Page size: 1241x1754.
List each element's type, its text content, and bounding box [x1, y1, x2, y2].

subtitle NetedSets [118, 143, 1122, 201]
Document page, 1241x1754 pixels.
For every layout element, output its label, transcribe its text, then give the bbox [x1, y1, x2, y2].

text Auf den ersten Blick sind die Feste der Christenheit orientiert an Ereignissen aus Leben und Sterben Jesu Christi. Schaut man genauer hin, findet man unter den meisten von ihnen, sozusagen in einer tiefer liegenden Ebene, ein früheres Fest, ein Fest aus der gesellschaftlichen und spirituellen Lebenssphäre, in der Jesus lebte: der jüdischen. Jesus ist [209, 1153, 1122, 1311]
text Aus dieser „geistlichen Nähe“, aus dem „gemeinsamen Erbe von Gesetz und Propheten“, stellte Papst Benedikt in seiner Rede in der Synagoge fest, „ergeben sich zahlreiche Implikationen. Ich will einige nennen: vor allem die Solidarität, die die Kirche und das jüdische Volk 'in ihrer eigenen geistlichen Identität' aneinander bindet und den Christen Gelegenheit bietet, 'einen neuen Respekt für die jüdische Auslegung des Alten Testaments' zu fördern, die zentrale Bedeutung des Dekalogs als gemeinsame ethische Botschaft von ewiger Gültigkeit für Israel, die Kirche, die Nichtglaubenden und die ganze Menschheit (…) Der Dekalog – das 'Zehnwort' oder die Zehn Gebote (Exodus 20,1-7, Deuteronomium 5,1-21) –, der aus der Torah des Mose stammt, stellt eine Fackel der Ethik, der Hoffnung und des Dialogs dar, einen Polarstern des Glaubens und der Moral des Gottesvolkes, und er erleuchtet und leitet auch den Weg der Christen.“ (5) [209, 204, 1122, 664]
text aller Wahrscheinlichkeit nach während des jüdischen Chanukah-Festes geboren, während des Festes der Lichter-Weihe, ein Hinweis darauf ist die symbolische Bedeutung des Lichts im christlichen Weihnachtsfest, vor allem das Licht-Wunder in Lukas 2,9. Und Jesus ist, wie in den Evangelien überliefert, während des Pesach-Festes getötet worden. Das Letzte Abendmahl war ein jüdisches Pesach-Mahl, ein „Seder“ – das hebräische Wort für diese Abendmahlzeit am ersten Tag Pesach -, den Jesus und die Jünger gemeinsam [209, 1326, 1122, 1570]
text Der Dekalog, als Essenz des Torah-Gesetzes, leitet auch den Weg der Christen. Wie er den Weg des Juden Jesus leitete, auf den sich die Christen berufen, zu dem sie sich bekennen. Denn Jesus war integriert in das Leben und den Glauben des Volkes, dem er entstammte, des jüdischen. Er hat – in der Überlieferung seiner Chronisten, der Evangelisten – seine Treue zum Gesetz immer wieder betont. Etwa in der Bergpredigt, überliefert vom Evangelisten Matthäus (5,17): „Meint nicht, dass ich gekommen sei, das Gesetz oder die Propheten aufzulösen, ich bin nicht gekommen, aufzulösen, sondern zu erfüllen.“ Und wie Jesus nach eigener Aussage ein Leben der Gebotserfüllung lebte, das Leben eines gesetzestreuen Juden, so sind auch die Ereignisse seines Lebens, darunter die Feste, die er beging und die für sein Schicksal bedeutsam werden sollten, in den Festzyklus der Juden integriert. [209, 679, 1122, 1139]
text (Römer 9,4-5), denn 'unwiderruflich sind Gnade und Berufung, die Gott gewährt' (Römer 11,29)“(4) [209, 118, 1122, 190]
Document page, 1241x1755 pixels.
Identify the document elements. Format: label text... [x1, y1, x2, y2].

++++++

Copy every line of the records above verbatim, without changing anything.

Page size: 1241x1754.
List each element's type, its text content, and bounding box [x1, y1, x2, y2].

subtitle NetedSets [118, 143, 1122, 201]
Document page, 1241x1754 pixels.
For every layout element, output its label, transcribe its text, then give the bbox [x1, y1, x2, y2].

text Auf den ersten Blick sind die Feste der Christenheit orientiert an Ereignissen aus Leben und Sterben Jesu Christi. Schaut man genauer hin, findet man unter den meisten von ihnen, sozusagen in einer tiefer liegenden Ebene, ein früheres Fest, ein Fest aus der gesellschaftlichen und spirituellen Lebenssphäre, in der Jesus lebte: der jüdischen. Jesus ist [209, 1153, 1122, 1311]
text Aus dieser „geistlichen Nähe“, aus dem „gemeinsamen Erbe von Gesetz und Propheten“, stellte Papst Benedikt in seiner Rede in der Synagoge fest, „ergeben sich zahlreiche Implikationen. Ich will einige nennen: vor allem die Solidarität, die die Kirche und das jüdische Volk 'in ihrer eigenen geistlichen Identität' aneinander bindet und den Christen Gelegenheit bietet, 'einen neuen Respekt für die jüdische Auslegung des Alten Testaments' zu fördern, die zentrale Bedeutung des Dekalogs als gemeinsame ethische Botschaft von ewiger Gültigkeit für Israel, die Kirche, die Nichtglaubenden und die ganze Menschheit (…) Der Dekalog – das 'Zehnwort' oder die Zehn Gebote (Exodus 20,1-7, Deuteronomium 5,1-21) –, der aus der Torah des Mose stammt, stellt eine Fackel der Ethik, der Hoffnung und des Dialogs dar, einen Polarstern des Glaubens und der Moral des Gottesvolkes, und er erleuchtet und leitet auch den Weg der Christen.“ (5) [209, 204, 1122, 664]
text aller Wahrscheinlichkeit nach während des jüdischen Chanukah-Festes geboren, während des Festes der Lichter-Weihe, ein Hinweis darauf ist die symbolische Bedeutung des Lichts im christlichen Weihnachtsfest, vor allem das Licht-Wunder in Lukas 2,9. Und Jesus ist, wie in den Evangelien überliefert, während des Pesach-Festes getötet worden. Das Letzte Abendmahl war ein jüdisches Pesach-Mahl, ein „Seder“ – das hebräische Wort für diese Abendmahlzeit am ersten Tag Pesach -, den Jesus und die Jünger gemeinsam [209, 1326, 1122, 1570]
text Der Dekalog, als Essenz des Torah-Gesetzes, leitet auch den Weg der Christen. Wie er den Weg des Juden Jesus leitete, auf den sich die Christen berufen, zu dem sie sich bekennen. Denn Jesus war integriert in das Leben und den Glauben des Volkes, dem er entstammte, des jüdischen. Er hat – in der Überlieferung seiner Chronisten, der Evangelisten – seine Treue zum Gesetz immer wieder betont. Etwa in der Bergpredigt, überliefert vom Evangelisten Matthäus (5,17): „Meint nicht, dass ich gekommen sei, das Gesetz oder die Propheten aufzulösen, ich bin nicht gekommen, aufzulösen, sondern zu erfüllen.“ Und wie Jesus nach eigener Aussage ein Leben der Gebotserfüllung lebte, das Leben eines gesetzestreuen Juden, so sind auch die Ereignisse seines Lebens, darunter die Feste, die er beging und die für sein Schicksal bedeutsam werden sollten, in den Festzyklus der Juden integriert. [209, 679, 1122, 1139]
text (Römer 9,4-5), denn 'unwiderruflich sind Gnade und Berufung, die Gott gewährt' (Römer 11,29)“(4) [209, 118, 1122, 190]
Document page, 1241x1755 pixels.
Identify the document elements. Format: label text... [x1, y1, x2, y2].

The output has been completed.